Rewrite the data from its first line through the line containing "Dot at: (185, 267)", switching each "azim" to "azimuth" and leaving everything else as it is.

++++

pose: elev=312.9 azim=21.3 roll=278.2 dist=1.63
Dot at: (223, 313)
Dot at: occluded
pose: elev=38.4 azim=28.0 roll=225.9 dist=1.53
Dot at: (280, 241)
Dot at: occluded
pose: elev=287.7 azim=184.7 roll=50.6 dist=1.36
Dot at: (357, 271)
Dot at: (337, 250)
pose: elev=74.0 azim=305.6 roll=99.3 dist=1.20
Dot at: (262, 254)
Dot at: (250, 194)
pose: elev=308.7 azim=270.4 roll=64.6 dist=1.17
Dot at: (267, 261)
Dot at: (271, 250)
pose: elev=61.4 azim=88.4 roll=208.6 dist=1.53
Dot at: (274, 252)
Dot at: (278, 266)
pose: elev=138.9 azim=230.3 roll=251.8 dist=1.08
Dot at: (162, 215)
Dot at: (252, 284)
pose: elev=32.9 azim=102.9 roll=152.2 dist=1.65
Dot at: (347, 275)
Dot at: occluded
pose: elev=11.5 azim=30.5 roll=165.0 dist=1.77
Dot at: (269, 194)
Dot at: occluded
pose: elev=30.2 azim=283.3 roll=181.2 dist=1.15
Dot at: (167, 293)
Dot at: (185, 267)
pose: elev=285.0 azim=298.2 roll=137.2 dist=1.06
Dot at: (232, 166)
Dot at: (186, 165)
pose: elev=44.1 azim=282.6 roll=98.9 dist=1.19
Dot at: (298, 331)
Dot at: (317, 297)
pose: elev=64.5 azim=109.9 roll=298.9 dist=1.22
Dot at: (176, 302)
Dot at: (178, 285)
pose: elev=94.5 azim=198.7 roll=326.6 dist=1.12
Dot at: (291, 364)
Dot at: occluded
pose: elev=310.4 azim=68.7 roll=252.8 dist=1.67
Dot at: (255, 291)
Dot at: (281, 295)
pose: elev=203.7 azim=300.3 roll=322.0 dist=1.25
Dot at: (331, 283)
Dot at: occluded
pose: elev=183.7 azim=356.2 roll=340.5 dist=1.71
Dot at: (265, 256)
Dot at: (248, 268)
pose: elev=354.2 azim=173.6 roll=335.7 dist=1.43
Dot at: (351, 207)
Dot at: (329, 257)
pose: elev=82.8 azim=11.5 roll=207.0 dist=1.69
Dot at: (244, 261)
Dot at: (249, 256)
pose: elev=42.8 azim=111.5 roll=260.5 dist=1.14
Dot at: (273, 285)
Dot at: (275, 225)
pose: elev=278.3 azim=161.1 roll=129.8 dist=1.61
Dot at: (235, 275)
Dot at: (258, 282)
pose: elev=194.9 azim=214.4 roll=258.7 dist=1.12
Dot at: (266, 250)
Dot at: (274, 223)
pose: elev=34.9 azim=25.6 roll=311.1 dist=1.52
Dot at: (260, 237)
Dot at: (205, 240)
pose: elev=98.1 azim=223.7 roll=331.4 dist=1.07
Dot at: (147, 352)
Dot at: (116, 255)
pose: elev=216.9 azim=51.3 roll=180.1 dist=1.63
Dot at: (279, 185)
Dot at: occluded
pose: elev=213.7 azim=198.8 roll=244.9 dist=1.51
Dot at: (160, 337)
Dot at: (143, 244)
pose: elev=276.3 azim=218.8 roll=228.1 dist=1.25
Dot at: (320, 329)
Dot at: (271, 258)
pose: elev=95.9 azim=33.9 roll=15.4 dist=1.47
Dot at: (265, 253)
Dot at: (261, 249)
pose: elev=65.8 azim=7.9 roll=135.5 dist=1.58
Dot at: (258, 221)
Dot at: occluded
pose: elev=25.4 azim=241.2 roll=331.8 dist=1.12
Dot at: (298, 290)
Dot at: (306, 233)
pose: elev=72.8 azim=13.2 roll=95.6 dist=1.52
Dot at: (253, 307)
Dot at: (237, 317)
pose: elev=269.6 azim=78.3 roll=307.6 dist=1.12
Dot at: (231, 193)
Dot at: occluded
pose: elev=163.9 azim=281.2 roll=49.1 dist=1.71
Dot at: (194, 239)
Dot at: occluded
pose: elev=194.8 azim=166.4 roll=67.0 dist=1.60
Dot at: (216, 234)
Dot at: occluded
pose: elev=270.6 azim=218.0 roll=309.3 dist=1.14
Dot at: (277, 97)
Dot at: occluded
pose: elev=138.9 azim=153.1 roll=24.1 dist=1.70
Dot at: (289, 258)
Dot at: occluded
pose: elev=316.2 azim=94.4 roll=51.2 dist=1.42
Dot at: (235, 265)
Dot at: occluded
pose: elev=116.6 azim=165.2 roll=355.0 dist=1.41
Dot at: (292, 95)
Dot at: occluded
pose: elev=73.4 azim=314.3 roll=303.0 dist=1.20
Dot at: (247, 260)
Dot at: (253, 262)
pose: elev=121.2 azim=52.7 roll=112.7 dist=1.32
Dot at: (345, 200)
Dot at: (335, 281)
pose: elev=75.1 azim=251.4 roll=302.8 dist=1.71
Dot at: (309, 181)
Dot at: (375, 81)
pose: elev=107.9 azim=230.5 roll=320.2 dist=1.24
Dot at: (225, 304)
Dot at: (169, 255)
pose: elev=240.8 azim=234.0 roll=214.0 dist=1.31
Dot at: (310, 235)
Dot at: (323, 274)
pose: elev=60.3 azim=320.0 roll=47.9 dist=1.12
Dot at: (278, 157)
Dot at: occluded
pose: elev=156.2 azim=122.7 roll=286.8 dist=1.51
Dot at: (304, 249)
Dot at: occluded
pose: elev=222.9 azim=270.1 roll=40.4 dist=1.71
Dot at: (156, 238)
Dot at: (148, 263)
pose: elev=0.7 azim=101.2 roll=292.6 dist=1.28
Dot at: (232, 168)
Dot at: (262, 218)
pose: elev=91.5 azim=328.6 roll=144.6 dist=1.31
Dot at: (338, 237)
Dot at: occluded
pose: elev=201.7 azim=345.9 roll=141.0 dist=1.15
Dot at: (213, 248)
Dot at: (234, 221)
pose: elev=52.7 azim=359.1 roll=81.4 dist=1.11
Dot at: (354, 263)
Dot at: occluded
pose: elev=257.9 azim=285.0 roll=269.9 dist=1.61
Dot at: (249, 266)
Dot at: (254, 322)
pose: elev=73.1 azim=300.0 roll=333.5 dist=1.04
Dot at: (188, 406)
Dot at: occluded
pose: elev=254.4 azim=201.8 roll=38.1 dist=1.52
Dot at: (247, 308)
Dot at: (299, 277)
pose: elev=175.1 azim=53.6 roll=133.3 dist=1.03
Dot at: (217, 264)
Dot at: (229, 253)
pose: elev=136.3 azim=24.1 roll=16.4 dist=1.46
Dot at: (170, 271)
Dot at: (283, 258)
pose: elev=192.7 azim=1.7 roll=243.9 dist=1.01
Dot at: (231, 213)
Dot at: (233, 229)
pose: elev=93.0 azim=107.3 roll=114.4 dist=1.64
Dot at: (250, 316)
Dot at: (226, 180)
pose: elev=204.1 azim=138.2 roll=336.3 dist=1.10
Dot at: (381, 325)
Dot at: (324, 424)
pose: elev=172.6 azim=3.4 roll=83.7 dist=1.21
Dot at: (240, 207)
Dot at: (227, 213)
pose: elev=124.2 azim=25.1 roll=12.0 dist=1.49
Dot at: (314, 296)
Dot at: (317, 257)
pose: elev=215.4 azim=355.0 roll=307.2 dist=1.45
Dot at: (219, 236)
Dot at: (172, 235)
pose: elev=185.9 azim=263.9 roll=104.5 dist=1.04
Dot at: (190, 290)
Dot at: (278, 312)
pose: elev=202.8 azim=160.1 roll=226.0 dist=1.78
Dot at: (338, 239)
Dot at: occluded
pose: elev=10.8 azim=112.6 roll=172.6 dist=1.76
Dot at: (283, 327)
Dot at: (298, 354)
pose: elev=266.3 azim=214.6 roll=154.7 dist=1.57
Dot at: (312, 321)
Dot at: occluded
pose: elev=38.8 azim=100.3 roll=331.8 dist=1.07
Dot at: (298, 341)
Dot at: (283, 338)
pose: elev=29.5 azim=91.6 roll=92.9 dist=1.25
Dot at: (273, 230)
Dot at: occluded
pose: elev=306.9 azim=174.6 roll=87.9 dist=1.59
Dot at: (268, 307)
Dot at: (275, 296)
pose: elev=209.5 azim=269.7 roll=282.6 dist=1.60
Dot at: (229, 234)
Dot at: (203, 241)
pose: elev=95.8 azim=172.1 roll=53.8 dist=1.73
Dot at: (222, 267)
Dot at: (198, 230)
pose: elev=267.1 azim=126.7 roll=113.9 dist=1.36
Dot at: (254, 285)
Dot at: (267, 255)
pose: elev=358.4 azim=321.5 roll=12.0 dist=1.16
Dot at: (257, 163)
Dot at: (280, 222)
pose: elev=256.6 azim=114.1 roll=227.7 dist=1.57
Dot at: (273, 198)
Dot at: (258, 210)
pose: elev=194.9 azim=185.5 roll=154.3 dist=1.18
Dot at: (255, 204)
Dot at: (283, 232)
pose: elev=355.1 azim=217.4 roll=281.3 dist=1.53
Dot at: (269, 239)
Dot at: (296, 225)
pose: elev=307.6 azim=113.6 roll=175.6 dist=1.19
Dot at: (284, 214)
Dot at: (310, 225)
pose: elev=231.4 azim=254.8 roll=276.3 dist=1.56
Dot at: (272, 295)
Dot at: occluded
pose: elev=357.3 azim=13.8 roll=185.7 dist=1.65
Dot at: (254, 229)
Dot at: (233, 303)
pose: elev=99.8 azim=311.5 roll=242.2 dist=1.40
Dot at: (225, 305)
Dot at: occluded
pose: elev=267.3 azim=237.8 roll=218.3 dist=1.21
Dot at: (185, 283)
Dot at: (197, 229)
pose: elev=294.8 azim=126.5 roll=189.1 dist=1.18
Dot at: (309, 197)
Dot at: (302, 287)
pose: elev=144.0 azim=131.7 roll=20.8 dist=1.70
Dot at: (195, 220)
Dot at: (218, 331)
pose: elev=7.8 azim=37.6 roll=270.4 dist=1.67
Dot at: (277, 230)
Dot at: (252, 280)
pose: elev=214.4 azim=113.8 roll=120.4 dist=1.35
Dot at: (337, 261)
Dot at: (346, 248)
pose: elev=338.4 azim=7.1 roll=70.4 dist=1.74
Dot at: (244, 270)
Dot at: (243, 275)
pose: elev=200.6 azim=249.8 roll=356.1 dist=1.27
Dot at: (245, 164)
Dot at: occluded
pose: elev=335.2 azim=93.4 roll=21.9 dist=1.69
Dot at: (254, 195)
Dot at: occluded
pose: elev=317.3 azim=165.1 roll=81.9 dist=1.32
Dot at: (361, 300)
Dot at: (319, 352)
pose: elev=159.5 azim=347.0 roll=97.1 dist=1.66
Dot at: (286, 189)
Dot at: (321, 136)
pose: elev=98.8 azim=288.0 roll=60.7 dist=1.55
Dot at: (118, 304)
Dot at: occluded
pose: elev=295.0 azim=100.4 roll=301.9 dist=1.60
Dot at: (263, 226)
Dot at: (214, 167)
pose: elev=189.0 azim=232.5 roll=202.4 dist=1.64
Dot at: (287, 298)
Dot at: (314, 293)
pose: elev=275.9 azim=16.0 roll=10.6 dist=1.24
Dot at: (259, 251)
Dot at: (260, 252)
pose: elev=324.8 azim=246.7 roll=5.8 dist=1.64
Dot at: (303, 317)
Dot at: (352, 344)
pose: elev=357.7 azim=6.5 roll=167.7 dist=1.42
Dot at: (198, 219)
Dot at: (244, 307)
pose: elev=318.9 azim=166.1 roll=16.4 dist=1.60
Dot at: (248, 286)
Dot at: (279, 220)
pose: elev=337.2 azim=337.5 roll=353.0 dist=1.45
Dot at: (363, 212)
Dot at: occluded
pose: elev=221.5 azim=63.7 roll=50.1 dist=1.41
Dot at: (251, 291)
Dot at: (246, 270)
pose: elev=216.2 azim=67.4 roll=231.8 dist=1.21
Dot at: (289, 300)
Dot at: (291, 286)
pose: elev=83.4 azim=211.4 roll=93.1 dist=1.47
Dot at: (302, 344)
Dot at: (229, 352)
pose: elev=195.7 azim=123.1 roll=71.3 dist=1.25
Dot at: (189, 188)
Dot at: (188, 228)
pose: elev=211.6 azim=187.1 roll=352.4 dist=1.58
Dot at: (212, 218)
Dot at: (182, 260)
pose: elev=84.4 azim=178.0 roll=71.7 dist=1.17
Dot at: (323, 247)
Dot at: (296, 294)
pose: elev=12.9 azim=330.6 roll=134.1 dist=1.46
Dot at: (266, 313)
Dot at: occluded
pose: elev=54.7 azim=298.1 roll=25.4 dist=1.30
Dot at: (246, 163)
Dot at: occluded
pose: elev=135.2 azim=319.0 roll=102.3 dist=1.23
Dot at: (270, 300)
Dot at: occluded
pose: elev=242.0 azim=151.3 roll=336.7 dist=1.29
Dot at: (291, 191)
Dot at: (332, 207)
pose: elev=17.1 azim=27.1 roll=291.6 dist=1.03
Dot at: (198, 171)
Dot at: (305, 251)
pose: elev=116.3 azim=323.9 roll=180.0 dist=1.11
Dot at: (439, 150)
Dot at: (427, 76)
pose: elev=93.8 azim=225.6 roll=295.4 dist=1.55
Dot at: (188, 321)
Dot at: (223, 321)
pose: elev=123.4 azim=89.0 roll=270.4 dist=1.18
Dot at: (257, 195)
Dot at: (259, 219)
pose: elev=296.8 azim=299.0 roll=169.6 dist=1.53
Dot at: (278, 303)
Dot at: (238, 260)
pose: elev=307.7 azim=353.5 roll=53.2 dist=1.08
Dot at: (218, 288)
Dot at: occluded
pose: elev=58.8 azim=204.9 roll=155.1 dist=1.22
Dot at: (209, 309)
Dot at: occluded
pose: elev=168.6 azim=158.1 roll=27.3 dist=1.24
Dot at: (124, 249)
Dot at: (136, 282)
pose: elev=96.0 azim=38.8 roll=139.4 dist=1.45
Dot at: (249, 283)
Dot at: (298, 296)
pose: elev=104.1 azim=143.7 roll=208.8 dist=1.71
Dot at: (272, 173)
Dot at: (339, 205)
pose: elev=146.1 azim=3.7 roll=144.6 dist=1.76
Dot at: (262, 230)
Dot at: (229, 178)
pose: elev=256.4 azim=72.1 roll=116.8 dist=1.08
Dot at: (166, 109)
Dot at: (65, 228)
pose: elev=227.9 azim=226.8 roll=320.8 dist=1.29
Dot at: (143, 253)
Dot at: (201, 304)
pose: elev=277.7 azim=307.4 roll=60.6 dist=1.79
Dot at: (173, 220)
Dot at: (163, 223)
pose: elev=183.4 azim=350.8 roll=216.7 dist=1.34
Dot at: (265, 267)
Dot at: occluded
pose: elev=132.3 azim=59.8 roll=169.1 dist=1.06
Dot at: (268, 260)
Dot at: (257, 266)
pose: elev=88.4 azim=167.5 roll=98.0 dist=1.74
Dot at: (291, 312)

++++

COMPLETE RESPONSE ->
pose: elev=312.9 azimuth=21.3 roll=278.2 dist=1.63
Dot at: (223, 313)
Dot at: occluded
pose: elev=38.4 azimuth=28.0 roll=225.9 dist=1.53
Dot at: (280, 241)
Dot at: occluded
pose: elev=287.7 azimuth=184.7 roll=50.6 dist=1.36
Dot at: (357, 271)
Dot at: (337, 250)
pose: elev=74.0 azimuth=305.6 roll=99.3 dist=1.20
Dot at: (262, 254)
Dot at: (250, 194)
pose: elev=308.7 azimuth=270.4 roll=64.6 dist=1.17
Dot at: (267, 261)
Dot at: (271, 250)
pose: elev=61.4 azimuth=88.4 roll=208.6 dist=1.53
Dot at: (274, 252)
Dot at: (278, 266)
pose: elev=138.9 azimuth=230.3 roll=251.8 dist=1.08
Dot at: (162, 215)
Dot at: (252, 284)
pose: elev=32.9 azimuth=102.9 roll=152.2 dist=1.65
Dot at: (347, 275)
Dot at: occluded
pose: elev=11.5 azimuth=30.5 roll=165.0 dist=1.77
Dot at: (269, 194)
Dot at: occluded
pose: elev=30.2 azimuth=283.3 roll=181.2 dist=1.15
Dot at: (167, 293)
Dot at: (185, 267)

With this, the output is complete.